All’inizio degli anni Novanta si impegnò a fondo in cause umanitarie (è di questo periodo la registrazione del brano Daddy in favore del National Center for Missing Exploited Children), prima di riportare in vita una versione sbiadita degli EL&P. Poi un tour con Ringo Starr, la partecipazione a uno show in favore della ricerca sul cancro nel 2003, la collaborazione con gli Who per il singolo Real good looking boy nel 2004, un tour insieme a una band di giovanissimi, una nuova serie di concerti con Keith Emerson nel 2010, e ancora un tour antologico intitolato Songs of a lifetime.
Negli ultimi mesi, in pieno revival progressive, aveva partecipato attivamente alla realizzazione delle ristampe degli album classici degli EL&P. “Il nostro faro-guida era la bellezza – aveva raccontato – esattamente l’opposto dei nostri giorni, che hanno dimenticato che cosa sia la parola ‘artigiano’. Molti produttori non hanno idea di cosa sia la musica. Imparano qualche trucco da studio d’incisione e si lanciano su Internet”. Nel suo sito personale aveva scritto: “The greatest music is made for love, not for money”.
“E’ con grande tristezza che devo dire addio al mio amico e compagno di band Greg Lake”. Così il batterista Carl Palmer, ultimo superstite del leggendario trio Emerson, Lake and Palmer, saluta oggi il collega scomparso. La notizia della sua morte è “particolarmente dura per noi”, scrive Palmer in un messaggio citato dall’agenzia britannica Pa. Ma – aggiunge – “la morte è vita, come Greg cantava alla fine di Pictures At An Exhibition e la sua musica vivrà per sempre, così come lui vivrà nei cuori di coloro che lo hanno amato”.
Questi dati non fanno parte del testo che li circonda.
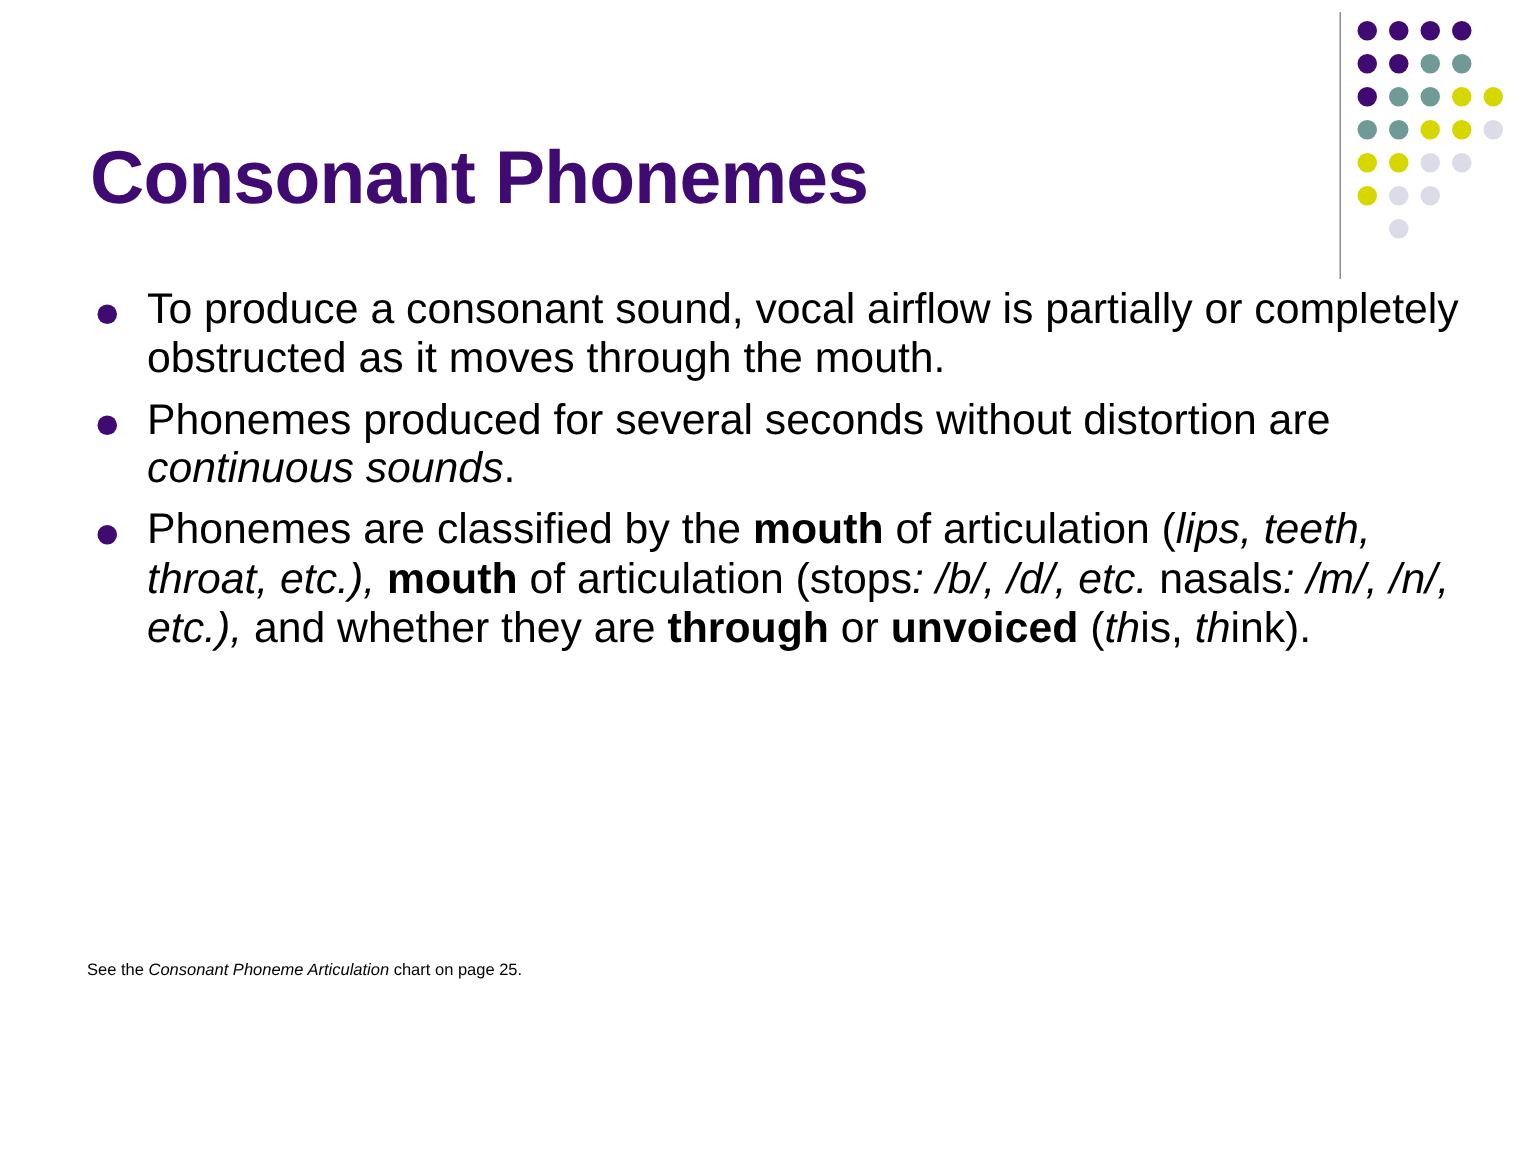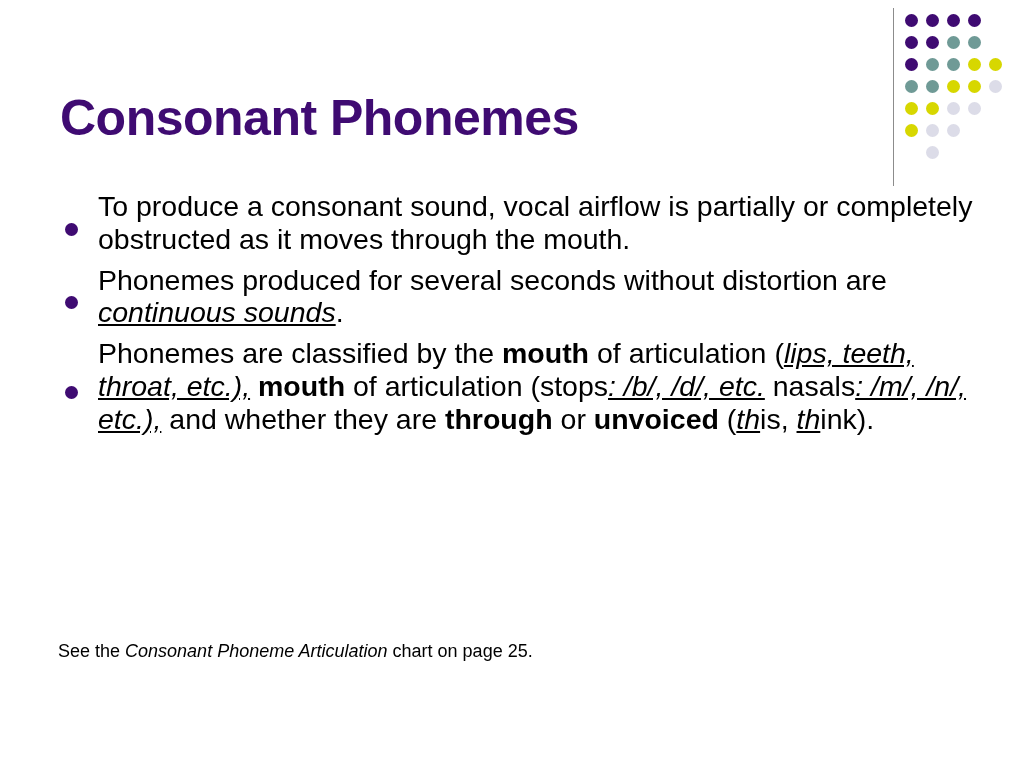--- a/index.html
+++ b/index.html
@@ -70,7 +70,7 @@
   }
   .bullet-row {
     display: flex;
-    align-items: center;
+    align-items: flex-start;
     margin-bottom: 8px;
   }
   .bullet-marker {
Carl Palmer ricorda poi “la voce e il talento di Greg” e “i molti memorabili concerti eseguiti insieme negli anni ’70”: fra i quali spicca nella memoria degli appassionati l’esordio indimenticabile al Festival dell’Isola di Wight che, come mai prima d’allora – rievoca la Pa -, trasformò un’esibizione rock in uno show teatrale.